Smith returned to New York in 1996, starting in an entry level position with an outwear company called Gallery. Interviewing for that position, she met Andrew Oshrin, then a manager of production at Gallery, who later became the cofounder of Smith's own brand. In 1998 Smith moved to contemporary brand Helen Wang. Designing there spurred her interest in developing her own line, buoyed by how well her designs for Helen Wang sold.

===Milly===

In 2000, Smith and then-boyfriend Andrew Oshrin launched a fashion line called Milly. Working from an initial $50,000 investment by Oshrin, the pair set a goal of doing $1.2 million in gross revenue in their first year of sales. Smith's colorful, patterned designs were an immediate success and Milly met the sales goal in three months; the line became profitable within a year. The brand opened its first store in 2011.

Writing in Vogue in 2012, Brittany Adams called Milly "the brand that built itself on ladylike designs with an edge." Discussing the line in 2018, fashion critic Robin Givhan characterized Milly as "not a rarefied brand. While it's designer driven, it's rooted in American sportswear and with cocktail dresses priced at $850 or so, it falls into the fashion category of affordable luxury: aspirational, but not impossible."

At its peak, Milly grossed about $50 million annually.

Detail from First Lady Michelle Obama showing the colors, pattern and texture on the skirt of the dress Smith designed as interpreted by Sherald

A design from Smith's Spring 2017 collection for Milly was selected as the dress First Lady Michelle Obama would wear in her official portrait for the National Portrait Gallery by Amy Sherald. Smith had worked with Obama and her stylist Meredith Koop previously, including for an Essence cover shoot, and pulled the dress from production when Koop expressed interest, so that the design could remain unique to Obama. They worked remotely, with Smith tailoring the dress to Obama's measurements; she learned her dress, one of two final contenders, was likely the one Obama would wear for the sitting, but the final wardrobe decision wasn't revealed until the portrait's unveiling ceremony. Smith said she felt the dress was appropriate to the portrait because its style was representative of the way Obama dressed in her daily life; additionally, Smith considered the material and design symbolic of Obama's contemporary sensibilities in her life overall: "It's made of a stretch cotton poplin print in a clean, minimal, geometric print without a reference to anything past or nostalgic, which gives the dress a very forward-thinking sensibility—this is very Michelle Obama." The portrait's painter Amy Sherald, by contrast, found inspiration in the historical echoes she saw in the dress's color and pattern, feeling it recalled paintings by Piet Mondrian as well as the historic Gee's Bend quilts from the small, remote community in Alabama descended from formerly enslaved African Americans.

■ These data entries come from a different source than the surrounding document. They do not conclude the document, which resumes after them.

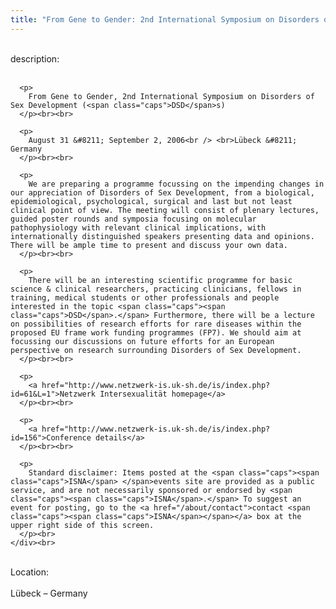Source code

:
 ```yaml
---
title: "From Gene to Gender: 2nd International Symposium on Disorders of Sex Development (DSD)"
---
```


<div class="flexinode-body flexinode-2">
  <div class="flexinode-textarea-1">
    <div class="form-item">
      <br> <label>description:</label><br /> <br> 
      
      <p>
        From Gene to Gender, 2nd International Symposium on Disorders of Sex Development (<span class="caps">DSD</span>s)
      </p><br><br>
      
      <p>
        August 31 &#8211; September 2, 2006<br /> <br>Lübeck &#8211; Germany
      </p><br><br>
      
      <p>
        We are preparing a programme focussing on the impending changes in our appreciation of Disorders of Sex Development, from a biological, epidemiological, psychological, surgical and last but not least clinical point of view. The meeting will consist of plenary lectures, guided poster rounds and symposia focusing on molecular pathophysiology with relevant clinical implications, with internationally distinguished speakers presenting data and opinions. There will be ample time to present and discuss your own data.
      </p><br><br>
      
      <p>
        There will be an interesting scientific programme for basic science & clinical researchers, practicing clinicians, fellows in training, medical students or other professionals and people interested in the topic <span class="caps"><span class="caps">DSD</span>.</span> Furthermore, there will be a lecture on possibilities of research efforts for rare diseases within the proposed EU frame work funding programmes (FP7). We should aim at focussing our discussions on future efforts for an European perspective on research surrounding Disorders of Sex Development.
      </p><br><br>
      
      <p>
        <a href="http://www.netzwerk-is.uk-sh.de/is/index.php?id=61&L=1">Netzwerk Intersexualität homepage</a>
      </p><br><br>
      
      <p>
        <a href="http://www.netzwerk-is.uk-sh.de/is/index.php?id=156">Conference details</a>
      </p><br><br>
      
      <p>
        Standard disclaimer: Items posted at the <span class="caps"><span class="caps">ISNA</span> </span>events site are provided as a public service, and are not necessarily sponsored or endorsed by <span class="caps"><span class="caps">ISNA</span>.</span> To suggest an event for posting, go to the <a href="/about/contact">contact <span class="caps"><span class="caps">ISNA</span></span></a> box at the upper right side of this screen.
      </p><br>
    </div><br>
  </div>
  
  <div class="flexinode-textfield-2">
    <div class="form-item">
      <br> <label>Location:</label><br /> <br> Lübeck &#8211; Germany<br>
    </div><br>
  </div>
</div>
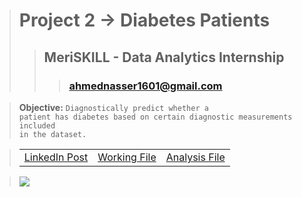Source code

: > # **Project 2 -> Diabetes Patients**
>> ## **MeriSKILL - Data Analytics Internship**
>>> ### **ahmednasser1601@gmail.com**

> **Objective:** <code>Diagnostically predict whether a patient has diabetes based on certain diagnostic measurements included in the dataset.</code>

> <table align="center"><tr><td><a href="">LinkedIn Post</a></td><td><a href="Diabetes-Patients.pbit">Working File</a></td><td><a href="Diabetes-Patients.pdf">Analysis File</a></td></tr></table>

> <img src="Visualization.jpg"/>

Obama was also pictured wearing a striped Milly top on January 17, 2017, her last birthday in the White House, taking a final walk through the building in the Administration's last days.

In 2019, Smith and Oshrin sold Milly to apparel company S. Rothschild & Co.

===After Milly===
In 2020, Smith launched a direct-to-consumer fashion brand called Michelle Smith. The new line is more casual than Milly—a response, Smith said, to the new emphasis on comfort during the COVID-19 pandemic when there was little use for office or special occasion wear—but uses upscale materials and details. She plans to design two collections annually.

== Personal life ==

Smith's partner is celebrity SoulCycle instructor and author Stacey Griffith. Smith was previously married to Andrew Oshrin, with whom she built Milly. Married in 2003, they had two children together before separating in 2017 and divorcing in 2019.